Chercheur au MIT, Sherry Turkle détaille comment les smartphones et les réseaux sociaux altèrent notre rapport au monde.
Pas de téléphone à table, en voiture ou dans la chambre. Sherry Turkle, chercheuse au Massachusetts Institute of Technology (MIT) et auteur de «Seuls ensemble. De plus en plus de technologies, de moins en moins de relations humaines» (Editions L’Échappée), impose à ses enfants et à elle-même de limiter l’usage des nouvelles technologies à certains espaces.

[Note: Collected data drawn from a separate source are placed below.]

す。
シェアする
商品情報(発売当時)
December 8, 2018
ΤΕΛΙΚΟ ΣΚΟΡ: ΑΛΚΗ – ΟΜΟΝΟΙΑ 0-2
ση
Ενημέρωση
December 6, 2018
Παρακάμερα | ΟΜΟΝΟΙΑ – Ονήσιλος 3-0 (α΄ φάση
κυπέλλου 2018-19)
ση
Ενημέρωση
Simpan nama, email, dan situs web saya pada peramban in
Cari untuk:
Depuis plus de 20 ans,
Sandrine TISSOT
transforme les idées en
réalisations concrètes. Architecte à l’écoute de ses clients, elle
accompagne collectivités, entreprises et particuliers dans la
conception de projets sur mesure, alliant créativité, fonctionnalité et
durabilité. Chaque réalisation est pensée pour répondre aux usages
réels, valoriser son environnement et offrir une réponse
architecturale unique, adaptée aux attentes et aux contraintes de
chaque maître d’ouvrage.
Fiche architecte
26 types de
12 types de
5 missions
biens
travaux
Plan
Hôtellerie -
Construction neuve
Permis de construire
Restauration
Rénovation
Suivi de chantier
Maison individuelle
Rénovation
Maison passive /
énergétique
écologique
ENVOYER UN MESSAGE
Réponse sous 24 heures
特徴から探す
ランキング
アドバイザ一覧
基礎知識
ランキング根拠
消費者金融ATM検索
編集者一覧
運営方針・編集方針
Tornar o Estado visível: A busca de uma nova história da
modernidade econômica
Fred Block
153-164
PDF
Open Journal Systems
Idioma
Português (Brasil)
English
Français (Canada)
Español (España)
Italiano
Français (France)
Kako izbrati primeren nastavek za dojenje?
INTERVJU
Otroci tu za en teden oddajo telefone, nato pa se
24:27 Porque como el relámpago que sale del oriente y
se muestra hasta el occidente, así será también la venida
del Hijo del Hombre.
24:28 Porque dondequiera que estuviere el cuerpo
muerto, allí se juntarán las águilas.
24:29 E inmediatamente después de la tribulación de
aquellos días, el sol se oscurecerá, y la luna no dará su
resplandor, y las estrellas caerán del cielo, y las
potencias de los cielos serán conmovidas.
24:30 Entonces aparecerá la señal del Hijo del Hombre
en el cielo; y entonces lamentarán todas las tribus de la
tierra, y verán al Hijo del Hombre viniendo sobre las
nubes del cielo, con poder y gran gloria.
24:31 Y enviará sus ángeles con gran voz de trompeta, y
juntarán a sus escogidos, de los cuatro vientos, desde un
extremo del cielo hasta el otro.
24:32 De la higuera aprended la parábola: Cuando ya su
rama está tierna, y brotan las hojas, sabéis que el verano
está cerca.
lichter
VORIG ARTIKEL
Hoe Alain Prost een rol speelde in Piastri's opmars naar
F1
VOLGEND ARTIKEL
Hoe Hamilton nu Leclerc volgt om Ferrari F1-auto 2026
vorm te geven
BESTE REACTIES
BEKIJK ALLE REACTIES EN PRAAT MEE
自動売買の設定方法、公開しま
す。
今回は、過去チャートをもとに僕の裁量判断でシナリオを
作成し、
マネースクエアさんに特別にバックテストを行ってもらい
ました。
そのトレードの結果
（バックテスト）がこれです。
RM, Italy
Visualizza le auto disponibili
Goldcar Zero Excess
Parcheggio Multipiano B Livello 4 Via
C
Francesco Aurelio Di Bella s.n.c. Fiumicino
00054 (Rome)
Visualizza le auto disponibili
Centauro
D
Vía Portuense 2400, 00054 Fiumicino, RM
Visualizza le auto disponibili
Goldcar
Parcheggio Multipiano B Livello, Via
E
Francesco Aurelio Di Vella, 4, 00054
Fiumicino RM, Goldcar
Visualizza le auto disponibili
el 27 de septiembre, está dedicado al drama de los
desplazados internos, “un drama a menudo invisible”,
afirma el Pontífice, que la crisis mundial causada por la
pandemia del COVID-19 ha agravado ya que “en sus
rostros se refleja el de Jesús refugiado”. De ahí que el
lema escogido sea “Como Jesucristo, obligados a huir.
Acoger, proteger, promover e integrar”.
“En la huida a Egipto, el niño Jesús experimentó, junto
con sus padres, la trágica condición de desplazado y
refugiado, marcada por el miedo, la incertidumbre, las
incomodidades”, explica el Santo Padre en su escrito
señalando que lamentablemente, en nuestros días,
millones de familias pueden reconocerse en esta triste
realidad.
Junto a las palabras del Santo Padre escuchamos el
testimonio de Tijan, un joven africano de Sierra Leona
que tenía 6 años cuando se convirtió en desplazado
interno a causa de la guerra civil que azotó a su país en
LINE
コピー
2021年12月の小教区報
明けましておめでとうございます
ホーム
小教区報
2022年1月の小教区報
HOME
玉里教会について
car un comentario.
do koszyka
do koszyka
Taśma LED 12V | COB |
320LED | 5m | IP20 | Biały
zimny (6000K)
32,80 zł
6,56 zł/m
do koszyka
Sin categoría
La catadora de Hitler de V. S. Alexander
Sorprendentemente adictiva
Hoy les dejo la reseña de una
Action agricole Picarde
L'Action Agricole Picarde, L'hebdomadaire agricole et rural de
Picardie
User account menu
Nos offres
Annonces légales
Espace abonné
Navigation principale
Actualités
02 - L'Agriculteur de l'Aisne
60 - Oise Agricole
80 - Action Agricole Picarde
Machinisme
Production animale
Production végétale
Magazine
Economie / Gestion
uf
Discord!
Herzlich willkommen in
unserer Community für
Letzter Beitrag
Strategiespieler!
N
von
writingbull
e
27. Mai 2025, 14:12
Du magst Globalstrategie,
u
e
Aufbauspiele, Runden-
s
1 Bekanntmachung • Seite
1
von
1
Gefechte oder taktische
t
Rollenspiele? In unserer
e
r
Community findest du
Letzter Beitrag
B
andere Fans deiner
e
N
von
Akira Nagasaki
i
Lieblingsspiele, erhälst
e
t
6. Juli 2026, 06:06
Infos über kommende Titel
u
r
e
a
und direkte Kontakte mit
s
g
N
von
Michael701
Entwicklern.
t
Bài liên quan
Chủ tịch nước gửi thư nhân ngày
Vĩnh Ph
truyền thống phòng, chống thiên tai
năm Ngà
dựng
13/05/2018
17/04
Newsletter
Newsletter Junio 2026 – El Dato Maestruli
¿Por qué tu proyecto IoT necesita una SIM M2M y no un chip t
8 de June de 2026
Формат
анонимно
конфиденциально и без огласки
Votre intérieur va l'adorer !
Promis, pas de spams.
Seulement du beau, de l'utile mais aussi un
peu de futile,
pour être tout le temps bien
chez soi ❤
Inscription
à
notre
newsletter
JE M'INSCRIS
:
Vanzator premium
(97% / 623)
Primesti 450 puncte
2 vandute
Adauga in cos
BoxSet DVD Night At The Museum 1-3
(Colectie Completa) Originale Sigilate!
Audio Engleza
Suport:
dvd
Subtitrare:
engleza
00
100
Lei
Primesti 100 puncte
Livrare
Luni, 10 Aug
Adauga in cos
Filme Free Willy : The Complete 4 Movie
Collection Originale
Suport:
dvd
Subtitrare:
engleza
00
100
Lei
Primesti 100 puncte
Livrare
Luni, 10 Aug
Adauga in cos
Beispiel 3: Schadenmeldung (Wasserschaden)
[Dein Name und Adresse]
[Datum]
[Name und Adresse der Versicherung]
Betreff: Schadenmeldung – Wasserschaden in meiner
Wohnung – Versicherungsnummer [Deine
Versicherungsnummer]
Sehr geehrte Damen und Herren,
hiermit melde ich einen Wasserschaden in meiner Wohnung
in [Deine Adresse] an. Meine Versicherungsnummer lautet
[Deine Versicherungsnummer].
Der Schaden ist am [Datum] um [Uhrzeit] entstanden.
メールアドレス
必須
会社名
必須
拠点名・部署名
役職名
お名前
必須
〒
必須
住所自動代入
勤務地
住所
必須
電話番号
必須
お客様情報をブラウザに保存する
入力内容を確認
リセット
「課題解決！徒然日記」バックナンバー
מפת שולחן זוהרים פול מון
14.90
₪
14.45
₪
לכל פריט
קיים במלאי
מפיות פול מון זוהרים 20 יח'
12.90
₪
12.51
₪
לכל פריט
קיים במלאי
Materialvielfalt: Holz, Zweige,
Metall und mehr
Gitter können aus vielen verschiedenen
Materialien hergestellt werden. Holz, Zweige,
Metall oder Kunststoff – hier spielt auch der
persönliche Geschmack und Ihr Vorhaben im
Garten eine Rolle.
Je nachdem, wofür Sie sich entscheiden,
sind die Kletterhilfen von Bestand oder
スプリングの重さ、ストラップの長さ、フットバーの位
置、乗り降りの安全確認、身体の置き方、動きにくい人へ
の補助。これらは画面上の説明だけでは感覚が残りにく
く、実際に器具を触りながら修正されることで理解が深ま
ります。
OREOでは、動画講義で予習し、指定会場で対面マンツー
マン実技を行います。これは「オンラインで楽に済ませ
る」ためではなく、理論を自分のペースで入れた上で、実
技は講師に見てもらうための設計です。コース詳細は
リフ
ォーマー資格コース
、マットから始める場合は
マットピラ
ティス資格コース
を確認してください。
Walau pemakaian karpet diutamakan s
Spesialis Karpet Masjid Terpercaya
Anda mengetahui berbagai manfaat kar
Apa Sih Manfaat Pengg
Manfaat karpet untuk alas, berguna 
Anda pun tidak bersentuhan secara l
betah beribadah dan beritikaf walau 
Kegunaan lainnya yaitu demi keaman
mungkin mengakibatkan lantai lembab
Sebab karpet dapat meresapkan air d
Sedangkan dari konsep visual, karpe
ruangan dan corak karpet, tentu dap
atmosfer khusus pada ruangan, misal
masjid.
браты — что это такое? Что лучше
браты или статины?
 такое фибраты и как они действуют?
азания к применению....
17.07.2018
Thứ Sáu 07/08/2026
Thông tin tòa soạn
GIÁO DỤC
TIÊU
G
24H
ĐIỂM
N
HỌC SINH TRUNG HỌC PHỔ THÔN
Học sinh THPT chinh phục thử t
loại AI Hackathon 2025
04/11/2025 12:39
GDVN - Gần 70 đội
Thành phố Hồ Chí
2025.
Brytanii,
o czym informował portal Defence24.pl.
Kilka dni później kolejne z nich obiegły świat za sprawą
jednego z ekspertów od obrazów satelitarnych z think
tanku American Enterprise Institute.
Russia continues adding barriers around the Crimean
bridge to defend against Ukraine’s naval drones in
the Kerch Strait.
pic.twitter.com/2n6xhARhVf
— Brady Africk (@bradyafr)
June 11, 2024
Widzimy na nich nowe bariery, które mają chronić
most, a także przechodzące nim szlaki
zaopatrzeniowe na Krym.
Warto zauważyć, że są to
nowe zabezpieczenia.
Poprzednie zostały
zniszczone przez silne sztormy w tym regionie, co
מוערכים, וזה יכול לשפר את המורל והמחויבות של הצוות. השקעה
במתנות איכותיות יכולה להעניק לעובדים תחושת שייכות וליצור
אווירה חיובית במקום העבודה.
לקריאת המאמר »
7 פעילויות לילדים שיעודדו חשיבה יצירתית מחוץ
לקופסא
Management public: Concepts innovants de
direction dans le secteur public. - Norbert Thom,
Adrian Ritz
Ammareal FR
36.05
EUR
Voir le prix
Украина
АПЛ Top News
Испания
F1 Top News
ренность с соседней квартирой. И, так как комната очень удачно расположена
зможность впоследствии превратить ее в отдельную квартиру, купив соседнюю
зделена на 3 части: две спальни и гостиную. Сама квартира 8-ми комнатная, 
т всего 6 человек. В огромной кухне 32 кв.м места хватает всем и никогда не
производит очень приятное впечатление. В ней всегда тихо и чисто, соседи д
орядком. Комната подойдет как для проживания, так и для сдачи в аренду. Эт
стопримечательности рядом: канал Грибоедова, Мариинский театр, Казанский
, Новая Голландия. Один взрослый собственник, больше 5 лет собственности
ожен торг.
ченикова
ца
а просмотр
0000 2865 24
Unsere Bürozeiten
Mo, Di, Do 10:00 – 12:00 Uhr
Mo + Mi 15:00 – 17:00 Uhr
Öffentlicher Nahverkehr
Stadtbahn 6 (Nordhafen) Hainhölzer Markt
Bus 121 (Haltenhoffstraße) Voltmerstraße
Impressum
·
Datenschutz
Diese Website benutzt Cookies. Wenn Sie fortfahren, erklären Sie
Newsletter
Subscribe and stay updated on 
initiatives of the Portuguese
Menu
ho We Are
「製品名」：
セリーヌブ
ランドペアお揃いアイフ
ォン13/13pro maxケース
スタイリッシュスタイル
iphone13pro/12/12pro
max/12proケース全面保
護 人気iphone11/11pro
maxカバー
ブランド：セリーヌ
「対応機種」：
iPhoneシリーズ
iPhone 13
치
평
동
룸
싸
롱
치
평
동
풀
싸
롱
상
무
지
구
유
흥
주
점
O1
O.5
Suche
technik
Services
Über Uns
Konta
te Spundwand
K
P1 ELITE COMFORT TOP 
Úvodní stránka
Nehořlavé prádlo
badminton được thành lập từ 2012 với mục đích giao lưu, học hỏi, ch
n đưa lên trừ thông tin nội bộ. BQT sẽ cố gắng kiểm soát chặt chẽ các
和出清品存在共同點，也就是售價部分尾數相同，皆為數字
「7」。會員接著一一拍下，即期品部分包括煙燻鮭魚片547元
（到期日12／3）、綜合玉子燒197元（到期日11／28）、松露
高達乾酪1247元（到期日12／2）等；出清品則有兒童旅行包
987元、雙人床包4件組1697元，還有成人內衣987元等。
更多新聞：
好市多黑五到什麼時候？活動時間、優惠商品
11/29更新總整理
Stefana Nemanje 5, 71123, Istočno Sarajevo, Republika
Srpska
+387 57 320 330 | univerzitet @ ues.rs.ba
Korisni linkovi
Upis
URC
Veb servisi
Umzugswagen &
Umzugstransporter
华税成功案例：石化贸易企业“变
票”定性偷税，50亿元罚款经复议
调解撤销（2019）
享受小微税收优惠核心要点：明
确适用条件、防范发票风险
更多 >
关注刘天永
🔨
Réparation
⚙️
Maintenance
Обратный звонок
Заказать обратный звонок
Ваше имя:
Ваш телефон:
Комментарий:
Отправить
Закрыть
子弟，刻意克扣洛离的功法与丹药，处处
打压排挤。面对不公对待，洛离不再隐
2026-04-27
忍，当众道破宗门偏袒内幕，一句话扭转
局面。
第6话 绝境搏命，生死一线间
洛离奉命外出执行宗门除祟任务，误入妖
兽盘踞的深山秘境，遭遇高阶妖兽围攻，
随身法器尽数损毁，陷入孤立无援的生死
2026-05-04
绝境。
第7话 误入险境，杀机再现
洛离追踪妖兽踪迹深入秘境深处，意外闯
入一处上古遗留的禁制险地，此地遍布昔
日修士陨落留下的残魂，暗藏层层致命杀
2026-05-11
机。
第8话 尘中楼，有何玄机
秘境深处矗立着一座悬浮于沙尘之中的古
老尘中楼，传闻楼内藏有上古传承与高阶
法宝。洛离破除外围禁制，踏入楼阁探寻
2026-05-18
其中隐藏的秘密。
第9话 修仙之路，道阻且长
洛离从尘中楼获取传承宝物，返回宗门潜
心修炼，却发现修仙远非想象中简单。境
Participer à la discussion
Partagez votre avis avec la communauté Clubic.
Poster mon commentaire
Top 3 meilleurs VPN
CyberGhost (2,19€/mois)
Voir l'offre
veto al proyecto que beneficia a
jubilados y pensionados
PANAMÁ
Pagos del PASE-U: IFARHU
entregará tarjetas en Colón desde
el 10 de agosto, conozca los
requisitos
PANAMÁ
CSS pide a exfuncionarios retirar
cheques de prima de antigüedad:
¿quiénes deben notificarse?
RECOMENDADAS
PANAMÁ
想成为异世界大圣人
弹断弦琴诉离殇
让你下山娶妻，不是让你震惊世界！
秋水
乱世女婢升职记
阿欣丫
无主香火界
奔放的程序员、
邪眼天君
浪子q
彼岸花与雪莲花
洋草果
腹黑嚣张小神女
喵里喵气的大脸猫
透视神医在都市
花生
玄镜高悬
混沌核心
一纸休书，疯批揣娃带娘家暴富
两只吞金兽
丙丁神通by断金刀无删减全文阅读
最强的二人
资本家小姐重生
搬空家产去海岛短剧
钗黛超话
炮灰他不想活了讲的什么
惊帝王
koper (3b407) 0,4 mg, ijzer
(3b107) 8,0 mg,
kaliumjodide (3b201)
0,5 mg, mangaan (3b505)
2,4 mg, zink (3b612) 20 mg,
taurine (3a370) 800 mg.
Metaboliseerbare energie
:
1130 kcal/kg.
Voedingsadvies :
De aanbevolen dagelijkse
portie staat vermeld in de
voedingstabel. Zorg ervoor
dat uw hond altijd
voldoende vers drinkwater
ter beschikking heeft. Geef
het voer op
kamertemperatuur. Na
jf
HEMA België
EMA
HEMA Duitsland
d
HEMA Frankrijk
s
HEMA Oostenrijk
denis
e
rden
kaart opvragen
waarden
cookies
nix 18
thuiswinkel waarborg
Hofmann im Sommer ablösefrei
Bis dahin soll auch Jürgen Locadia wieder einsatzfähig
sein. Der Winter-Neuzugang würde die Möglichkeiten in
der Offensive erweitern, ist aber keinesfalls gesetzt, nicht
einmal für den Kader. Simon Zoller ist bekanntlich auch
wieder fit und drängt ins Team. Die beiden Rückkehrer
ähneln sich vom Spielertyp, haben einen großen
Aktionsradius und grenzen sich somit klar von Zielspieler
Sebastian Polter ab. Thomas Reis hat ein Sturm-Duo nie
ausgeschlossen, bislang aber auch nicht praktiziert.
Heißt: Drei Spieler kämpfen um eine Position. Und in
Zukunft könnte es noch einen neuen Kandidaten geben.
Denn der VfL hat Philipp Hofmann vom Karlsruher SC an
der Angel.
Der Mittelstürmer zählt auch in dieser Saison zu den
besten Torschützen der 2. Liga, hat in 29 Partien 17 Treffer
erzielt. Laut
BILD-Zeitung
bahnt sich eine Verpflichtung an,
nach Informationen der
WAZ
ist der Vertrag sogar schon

À l’occasion du Safer Internet Day, une journée de sensibilisation en faveur d’un Internet plus sûr et responsable, elle revient sur les enjeux de notre rapport aux smartphones et aux réseaux sociaux.
Le FIGARO. – Dans une lettre ouverte à Mark Zuckerberg, plus d’une centaine de docteurs et éducateurs ont récemment fait le lien entre un usage intensif des réseaux sociaux et de mauvaises habitudes de sommeil, voire de plus importants risques de dépression. Dans quelle mesure ce lien est-il pertinent?
Sherry Turkle: Plusieurs travaux de recherche ont déjà confirmé l’existence de tels liens. J’ai pu observer dans le cadre de mes propres recherches que les enfants allaient bien souvent se coucher avec leur téléphone. Ils disent à leurs parents qu’ils s’en servent en tant que réveil mais l’utilisent plutôt pour envoyer des SMS ou aller sur les réseaux sociaux dans la nuit. Plusieurs professeurs avec lesquels je suis entrée en contact voient des enfants de sept-huit ans arriver en classe épuisés.
Les travaux de recherche sur la dépression se penchent plutôt sur le cas des adolescents, et plus encore des adolescentes. Elles semblent plus affectées par le «FOMO» («fear of missing out»), cette peur de rater quelque chose, et mettent à profit les réseaux sociaux pour suivre ce que font leurs proches et se comparer. En oubliant bien souvent que les images ou vidéos proposées sont le fruit d’une sélection et ne reflètent pas parfaitement la réalité.